Source extract =>
= = = = = = =
I’m fudging a little to call these “amazake,” but I’m not sure what else to call them (aside from rice flour almond cupcakes with honey-ginger buttercream frosting, but that is both uninteresting and long). They were inspired by amazake, so that’s what they’re going to be called.

Amazake (甘酒) literally means sweet sake, and it’s basically the first step in making sake. I’ll spare you the details: it’s fermented rice in which the starch breaks down into sugar. So, even though no sugar is added, it tastes sweet. Much is said of amazake’s health benefits, so take that as you will. It’s recently found some popularity as a sweetener, but it’s still pretty obscure outside of Japan, where it is usually enjoyed as a traditional drink. It’s commonly provided at Shinto shrines for those who come to pray during the New Year’s festivities. Despite the name, it’s quite low in alcohol, and so is safe for anyone to drink. If you look it up online, you’ll find lots of people using it in smoothies, baked goods, and as a sweetening agent for whatever tickles their fancy. I don’t know if that’s true in Japan, as I’ve only ever seen it as a winter drink, but it’s nice to see it finding favor in foreign kitchens.

I have never had it, but I have certainly heard of it. I was discussing with Geordie my desire to make a ginger-y cupcake, and he wistfully wondered if it was possible to make one that was reminiscent of amazake (Geordie can be quite wistful when discussing Japan). I pondered this. Amazake is often served topped with grated ginger, which lends it some heat to its sweetness. I could make that work. The goal would be to capture the essence of amazake, if not the actual flavor.
= = = = = = =
Data items =>
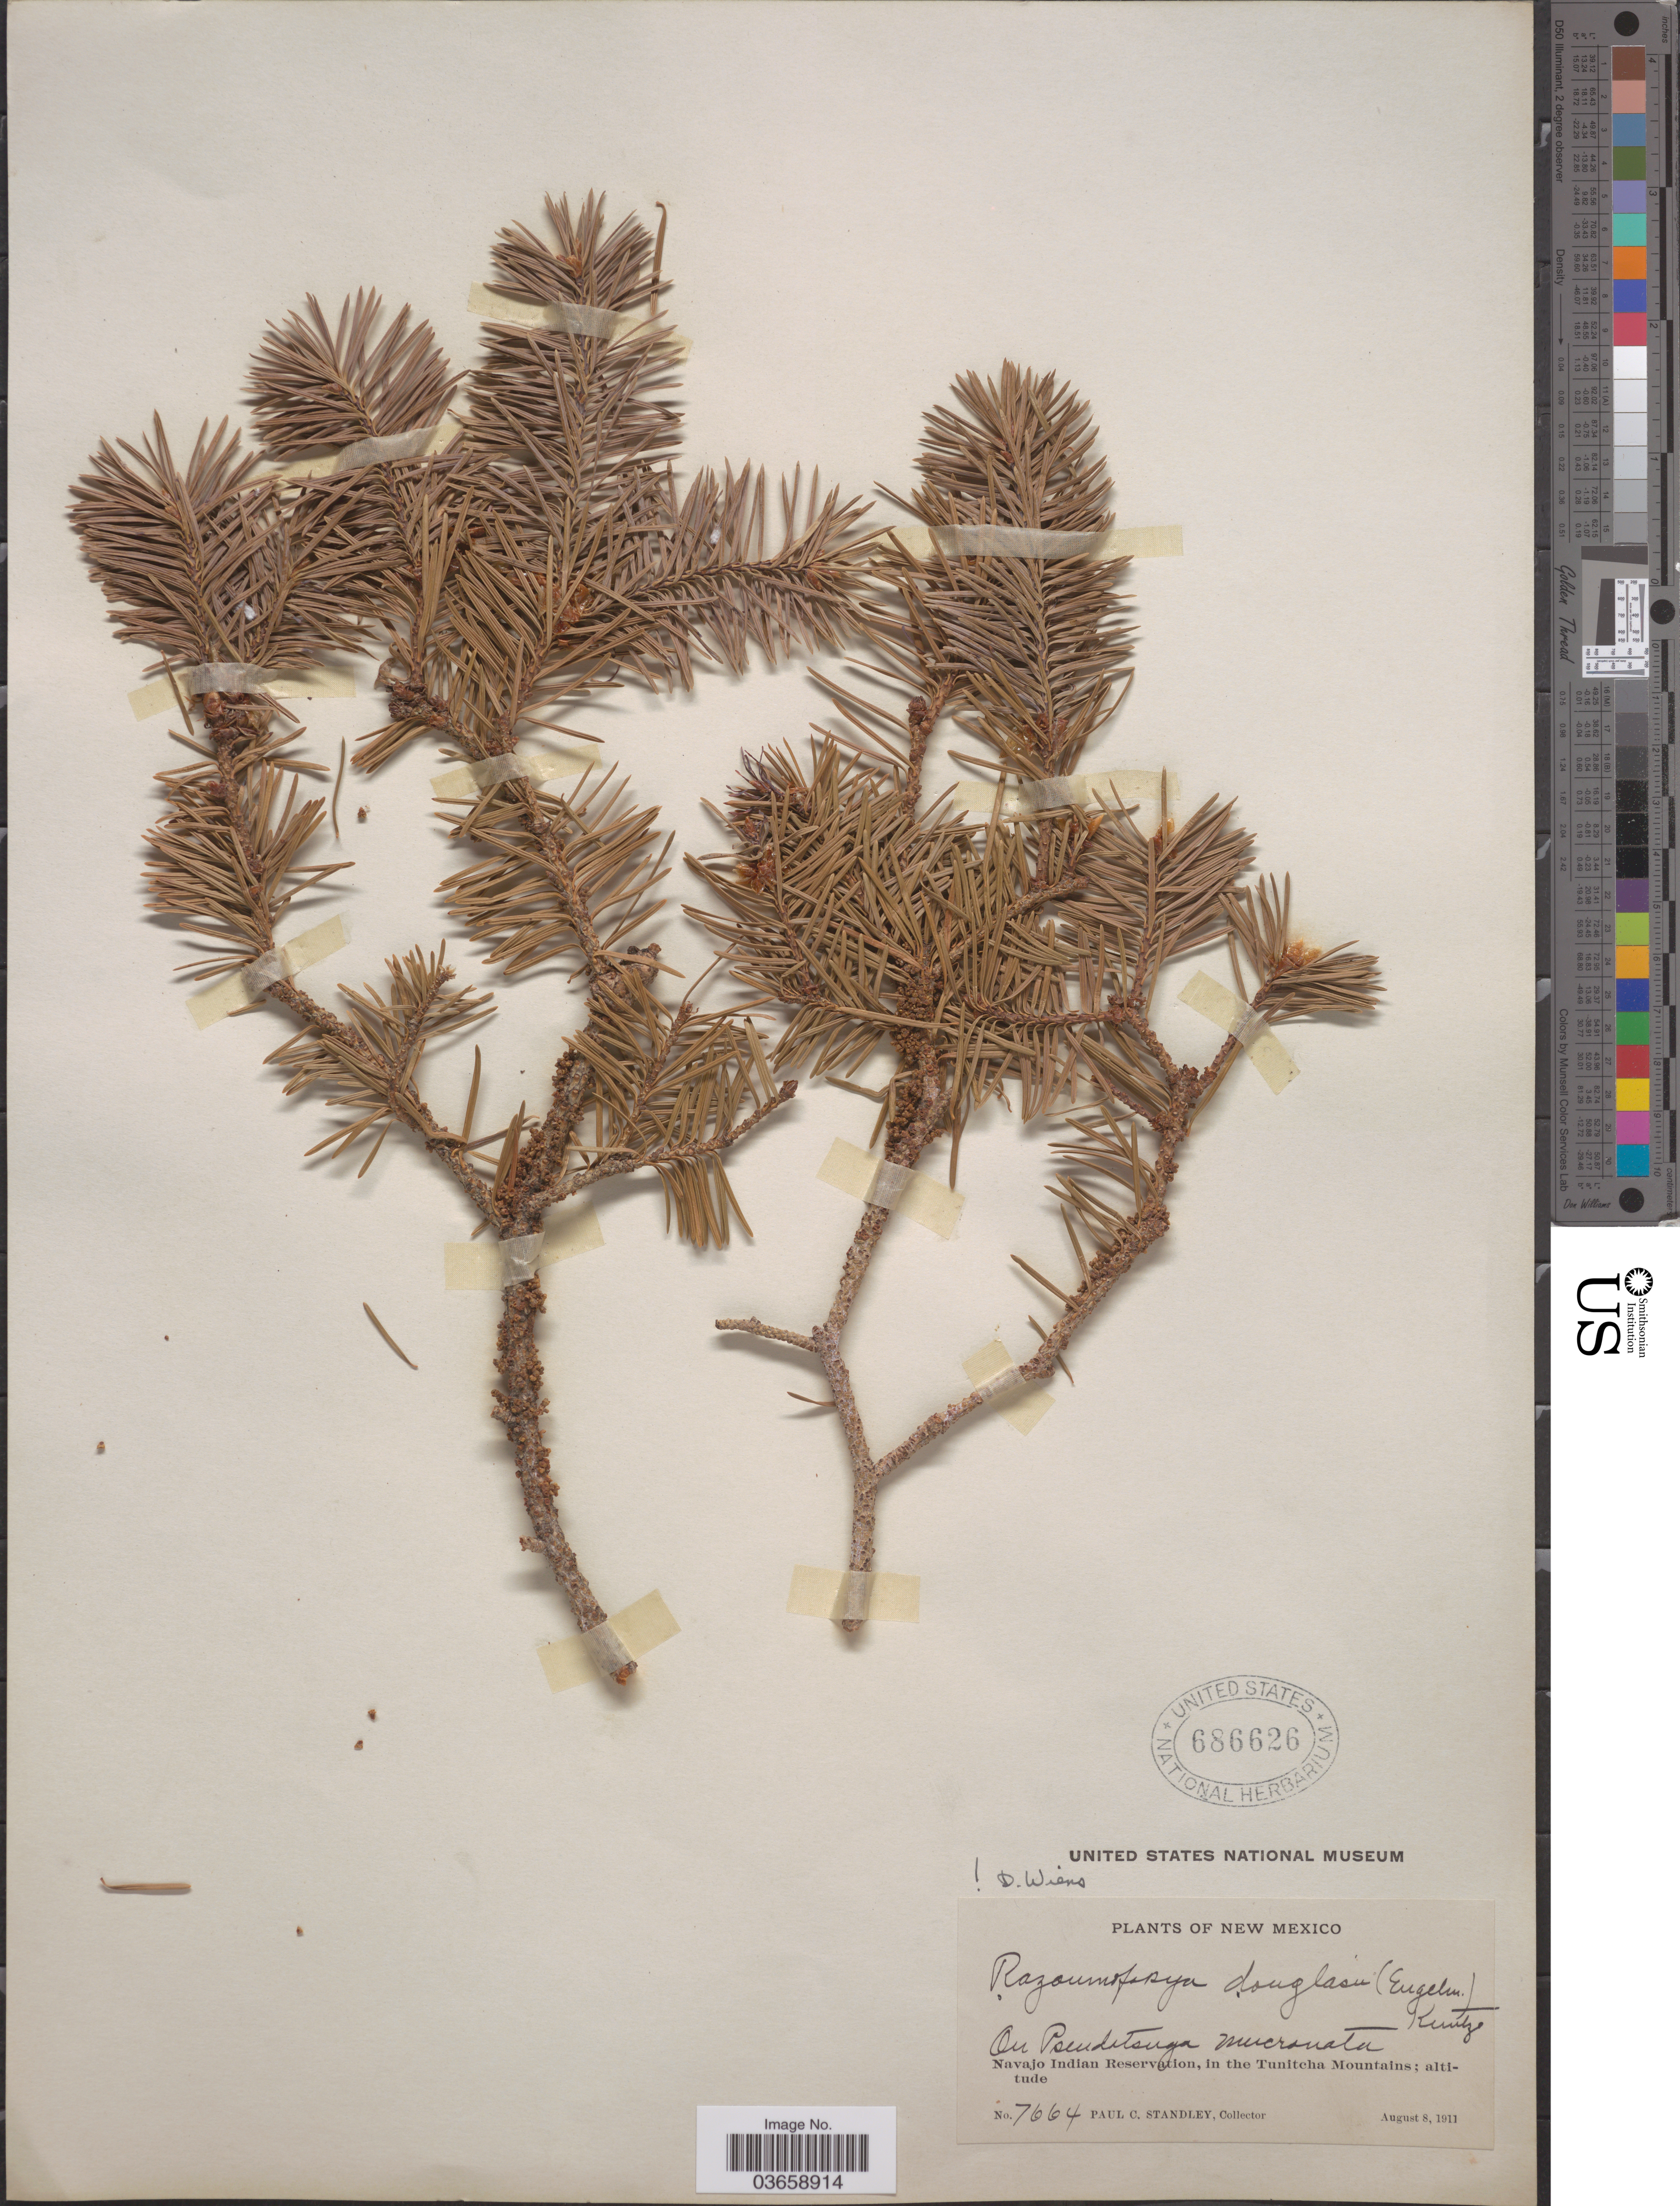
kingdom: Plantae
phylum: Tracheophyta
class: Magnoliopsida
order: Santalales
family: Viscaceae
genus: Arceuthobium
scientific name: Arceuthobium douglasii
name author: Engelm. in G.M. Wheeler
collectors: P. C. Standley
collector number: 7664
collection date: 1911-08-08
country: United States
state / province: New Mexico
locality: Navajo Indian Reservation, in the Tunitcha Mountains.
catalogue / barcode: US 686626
= = = = = = =
Requirements =>
1. Can you repeat the lines of the records from the one holding "country: United States" through the end of the records, both ends included?
2. Could you pick up the piece about amazake-inspired cupcakes where it stops and keep writing it?

Response list =>
1.
country: United States
state / province: New Mexico
locality: Navajo Indian Reservation, in the Tunitcha Mountains.
catalogue / barcode: US 686626

2.
I started with rice flour. I’ve made Japanese-inspired cupcakes with rice flour before, and I know it makes a dry, dense cupcake. Not so great on its own, but when paired with a creamy frosting, it works. You have to keep an open mind about rice flour cupcakes, though. If you’re not expecting that dry, rice-y mouthfeel, it can be an unpleasant surprise. Once you’re used to it, the taste can be quite nice. I used a little almond extract in the cupcake batter, just to add a little more depth to the flavor. They baked up quite nicely, smelled delicious, and looked very pretty.

On to the frosting. I knew I wanted something with ginger, but I worried that ginger alone would be overpowering or, frankly, boring. To get some ideas, I turned to google and found several frosting recipes using ginger. The one that sounded the best was a honey-ginger buttercream. Sweet, but not overly so, with a hint of honey to tame the wild, invigorating ginger. And that would, I knew, pair well with my almond-scented rice cupcake.

And so.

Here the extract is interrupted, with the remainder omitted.